The Medical Home Leadership Network began in 1994 as a collaborative effort between the Center on Human Development and Disability, Seattle Children’s Hospital, the Washington Chapter of the Academy of Pediatrics, and the Washington State Department of Health, Children with Special Health Care Needs (CSHCN) Program.
Initial funding came from the Department of Health CSHCN Program and the US Maternal and Child Health Bureau for a demonstration project to provide training and support to physicians and public health nurses who served children with special health care needs. Additional funding was later provided by the Washington State Early Support for Infants and Toddlers to add Family Resources Coordinators and parents to the teams. Initially called the Medical Home Training and Resource Project, the name was changed to the Medical Home Leadership Network (MHLN) in 2000, and then later to the Medical Home Partnerships Project.
The MHPP has continued through ongoing support and funding from the Department of Health’s Office of Healthy Communities, including the Healthy Starts and Transition Unit (which includes the Children with Special Health Care Needs Program).
Additional funding has come from federal grants awarded to the state Department of Health, including:
Great MINDS (Medical Homes Include Developmental Screening) Grant (2011-2014) (2014- ongoing support from Rural Health and other sources)
The WA Department of Health received a 3 year federal HRSA grant to improve systems of care for children and youth with special health care needs and their families. The grant did this by improving medical homes through pairing parents and physicians to give continuing education to providers, continuing an innovative Community Asset Mapping process (piloted in our state’s federal autism grants), and working to improve developmental screening in WA.
DOH has contracted with the Medical Home Partnerships Project the WA Chapter of the American Academy of Pediatrics (WCAAP), and state family organizations (Parent to Parent, the Family to Family Health Information Center at PAVE, the Fathers’ Network, and the Center for Children with Special Needs) to closely collaborate with DOH on this initiative.

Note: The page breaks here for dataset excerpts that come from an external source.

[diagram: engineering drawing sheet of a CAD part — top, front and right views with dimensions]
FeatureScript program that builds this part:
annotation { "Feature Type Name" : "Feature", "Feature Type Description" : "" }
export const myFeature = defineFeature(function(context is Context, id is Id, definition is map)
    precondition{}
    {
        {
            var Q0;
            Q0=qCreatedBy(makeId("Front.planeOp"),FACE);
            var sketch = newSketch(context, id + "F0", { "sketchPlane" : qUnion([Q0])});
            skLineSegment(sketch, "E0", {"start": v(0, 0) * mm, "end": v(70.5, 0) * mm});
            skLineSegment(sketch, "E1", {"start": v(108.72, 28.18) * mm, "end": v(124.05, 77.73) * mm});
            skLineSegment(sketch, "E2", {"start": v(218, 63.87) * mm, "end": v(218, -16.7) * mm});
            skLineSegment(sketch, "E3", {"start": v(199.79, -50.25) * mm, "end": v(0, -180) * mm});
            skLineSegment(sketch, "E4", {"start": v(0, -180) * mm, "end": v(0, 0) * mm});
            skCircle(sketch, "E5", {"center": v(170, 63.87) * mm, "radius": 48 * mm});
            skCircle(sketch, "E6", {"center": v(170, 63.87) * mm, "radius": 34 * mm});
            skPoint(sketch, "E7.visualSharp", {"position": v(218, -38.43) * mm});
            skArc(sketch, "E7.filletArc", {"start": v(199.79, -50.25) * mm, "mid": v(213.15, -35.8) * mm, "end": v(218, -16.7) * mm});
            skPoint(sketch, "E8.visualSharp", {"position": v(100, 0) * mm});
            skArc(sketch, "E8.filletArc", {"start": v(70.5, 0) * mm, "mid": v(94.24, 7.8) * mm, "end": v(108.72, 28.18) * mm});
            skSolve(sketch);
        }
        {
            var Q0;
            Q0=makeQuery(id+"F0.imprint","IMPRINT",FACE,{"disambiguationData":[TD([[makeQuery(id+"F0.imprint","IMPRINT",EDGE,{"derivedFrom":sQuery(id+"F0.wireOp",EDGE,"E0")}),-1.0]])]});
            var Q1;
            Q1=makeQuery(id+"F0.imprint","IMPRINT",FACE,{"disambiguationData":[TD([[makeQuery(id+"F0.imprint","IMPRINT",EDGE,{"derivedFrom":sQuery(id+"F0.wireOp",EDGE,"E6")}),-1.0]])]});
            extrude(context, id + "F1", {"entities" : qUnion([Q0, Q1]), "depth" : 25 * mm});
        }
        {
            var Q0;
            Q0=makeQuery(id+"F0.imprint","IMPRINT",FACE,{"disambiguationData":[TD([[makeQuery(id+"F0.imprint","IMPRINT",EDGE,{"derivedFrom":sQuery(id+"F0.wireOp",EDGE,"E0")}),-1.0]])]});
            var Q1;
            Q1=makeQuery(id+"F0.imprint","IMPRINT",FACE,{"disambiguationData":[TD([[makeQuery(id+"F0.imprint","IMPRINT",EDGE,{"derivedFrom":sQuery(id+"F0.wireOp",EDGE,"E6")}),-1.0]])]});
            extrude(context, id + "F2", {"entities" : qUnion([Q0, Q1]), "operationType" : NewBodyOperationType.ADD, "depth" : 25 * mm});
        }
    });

The WCAAP had the primary responsibility for developing and implementing the training piece which focused on medical homes, family-centered care and developmental screening. WCAAP trustees delivered the training with parent co-presenters. MHPP staff and local MHLN teams helped with these efforts, in addition to consulting on the training modules and strategies.
Great LINCS (Links to Integrate and Coordinate Services for CYSHCN)
The Medical Home Partnerships Project is collaborating on a federal care coordination grant received by the Washington State Department of Health, Healthy Starts and Transition Unit (which includes the Children with Special Health Care Needs Program). The grant runs September 2014-2017.
- Engage partners in refining a course of action to achieve systems integration through improved care coordination in a medical home for CYSHCN.
- Participate in quality improvement and collaborative innovation through a cross state learning community.
- Expand the capacity of WithinReach as a statewide shared resource to support coordinated systems of services for CYSHCN.